Two years ago, Wyoming resident Cody Roberts used his snowmobile to run down a juvenile wolf, which is legal under state law. However, Roberts didn't finish off the wolf and instead tied it up and brought it into a local bar, where he paraded it around, took pictures, finally got bored, and then killed it out back. The incident drew sharp international infamy, as pretty much everyone decried what Roberts did.
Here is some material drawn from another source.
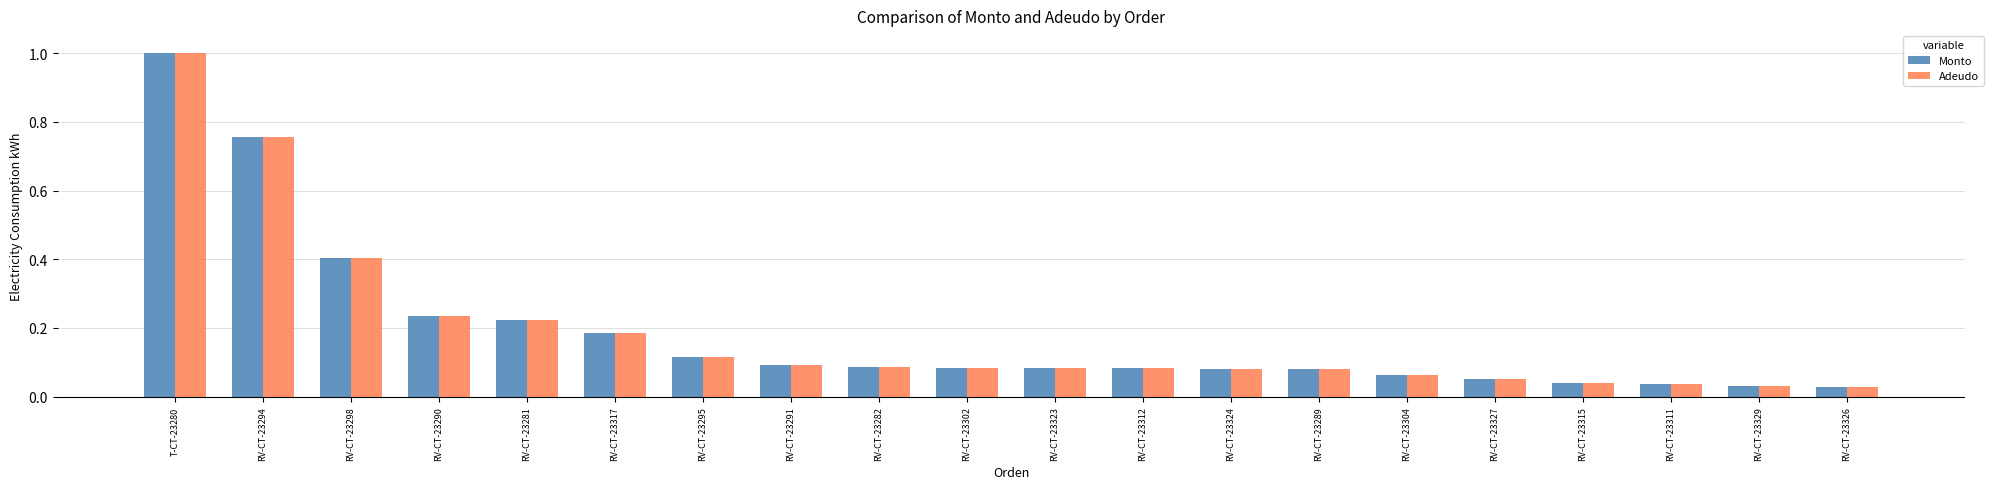

What is the sum of all Monto values?

3.8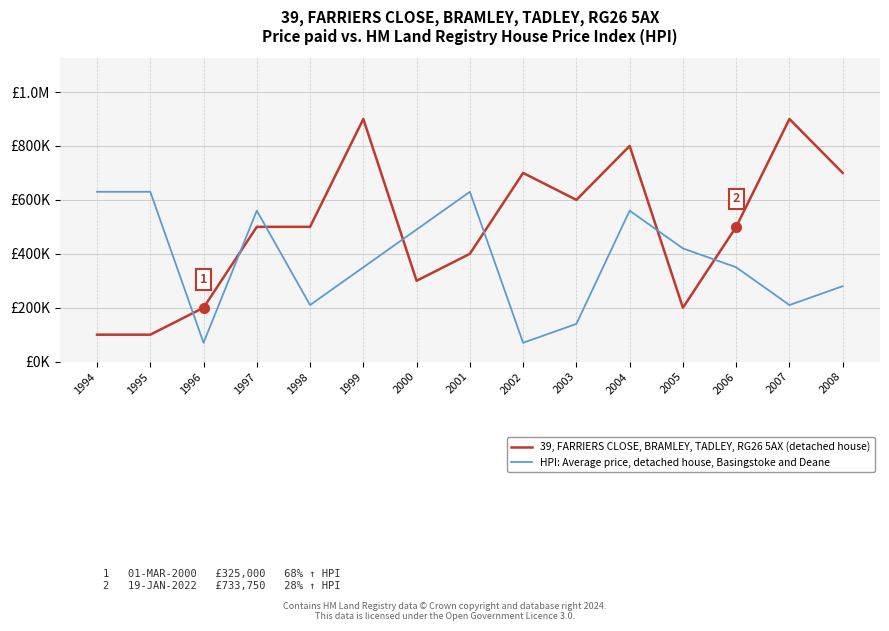

Where is the first local maximum for HPI: Average price, detached house, Basingstoke and Deane?

1997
Wyoming's legislature has taken shots at narrowing the practice's guardrails numerous times, but each has failed due to heavy farm and agricultural lobbying. And clarifications through the Department of Natural Resources within the state haven't yielded the results many have wanted. However, Roberts' case was taken up by prosecutors who are now arguing that the snowmobiler violated animal cruelty laws, but it's been back and forth a couple of times now as each side has had to argue the merits of the felony charges.
Recently, Roberts' legal team argued that animal cruelty charges don't apply to predator populations, nor apply due to Congress moving to delist wolves, within the state. The judge, however, didn't see it that way and threw out Roberts' argument, allowing the case to proceed to trial. And the judge didn't mince words about Roberts' arguments.
"The plain language of [Wyoming cruelty laws] doesn’t provide a blanket license" to do whatever someone so pleases to a predator, but instead, "contains specific, enumerated exceptions," states District Court Judge Richard Lavery in his six-page statement. Those exemptions are for the "hunting, capture, killing or destruction” of predators, but the charges made against Roberts don't meet those statues, as that's not what Roberts did.
And while Roberts' lawyers argued that his actions should be qualified under the capture portion of the statute, stating it was just an extended period capture, Judge Lavery stated, "[T]his case does not arise out of the capture of the wolf, but out of Defendant’s alleged conduct after capturing the wolf but before it was killed."
Basically, he's telling Roberts that he had legs to stand on when he initially wounded the wolf and caught it, and that had he finished the animal off quickly, he could've gotten away scot-free. But because he paraded a wounded animal around in a bar for his drunk friends to take pictures with it, and then cried when he went viral for all the wrong reasons, he's subject to those animal cruelty laws.
After this latest hearing, Roberts is now set to go to trial on March 9th, though there are further hiccups possible. One of the biggest being Congress moving to delist wolves, though it's unclear how the animal cruelty charges, especially in Judge Lavery's view of the law, would change with that delisting or if at all.